A Series of Unfortunate Events
Recommended by Hannah from Dayton and Sonora from Yerington, A Series of Unfortunate Events is a great first chapter book for middle schoolers. Following the tail of Count Olaf and his three newly acquired dependents, the Baudelaires, this series of 13 novels makes for a great story your middle schooler can enjoy for years. Olaf, a bit of a mysterious and murderous relative, sets up scenarios aimed at ridding his life of the children while claiming their inheritance after the Baudelaires’ parents’ death. We know – this doesn’t sound like a children’s book series. However, they are a great introduction to many of the things children experience growing up and make for a great read as a family.

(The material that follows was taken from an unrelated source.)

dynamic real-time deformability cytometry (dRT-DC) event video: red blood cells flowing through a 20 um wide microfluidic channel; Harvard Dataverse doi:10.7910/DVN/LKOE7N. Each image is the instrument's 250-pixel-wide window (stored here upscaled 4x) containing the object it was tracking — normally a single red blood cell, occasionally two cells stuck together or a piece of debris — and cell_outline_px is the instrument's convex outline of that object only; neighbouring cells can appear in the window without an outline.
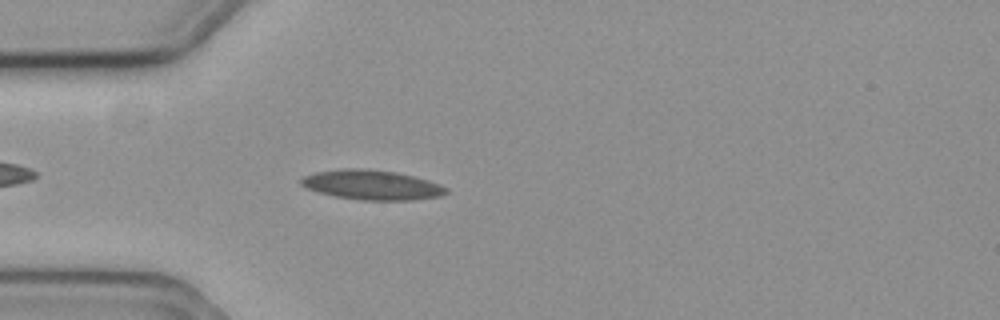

The Very Hungry Caterpillar
Mandy, our programming director, recommends this classic children’s book! Meant for a much younger audience than the previous pick, The Very Hungry Caterpillar was originally released in 1969. This book is rich in its illustration, grabbing young kids’ attention with bright, hand-drawn pictures. This book follows the life cycle of a caterpillar from egg to butterfly over the course of 22 pages and makes for a great science introduction for young ones.
Literally anything from Dr. Seuss
One of Michaela’s favorites, who doesn’t like Dr. Seuss? If you don’t, you might be a moose. His books are great for all shapes and sizes. You can make up your own rhymes; he doesn’t disguise his. From A Cat in the Hat to Horton Hears a Who, our Club CPO Travis likes them too! With more than 60 books to choose from, you’ll never run out, so find a copy or two and see what they’re all about!
Dragons Love Tacos One & Two
Now here’s a book any sane person can relate to, including Tommy, our teen director. Released in 2012 (with an equally delicious sequel in 2017), the series has claimed two No. 1 spots on the New York Times bestseller list. The series confirms what we’ve known all along – dragons love tacos. As the author tries to throw a perfect dragon party, he makes sure there’s plenty to go around. What goes great with tacos? Salsa? But what happens when a fire-breathing beast eats spicy food? Well, you’ll have to read along with the family to find out.
Where the Sidewalk Ends
Just as witty and relevant today as it was when Shel Silverstein released it in 1974, Where the Sidewalk Ends is the perfect way to crack your young one into the world of poetry. Full of short poems, both about concerns that face every child and ones that spur their imagination, this collection is a fan favorite that has passed the test of time. The illustrations are detailed and add greatly to the meaning of each poem. This is a great pick from Miss Sarah, and Michaela also tossed in The Giving Tree, another piece by the illustrious Shel Silverstein.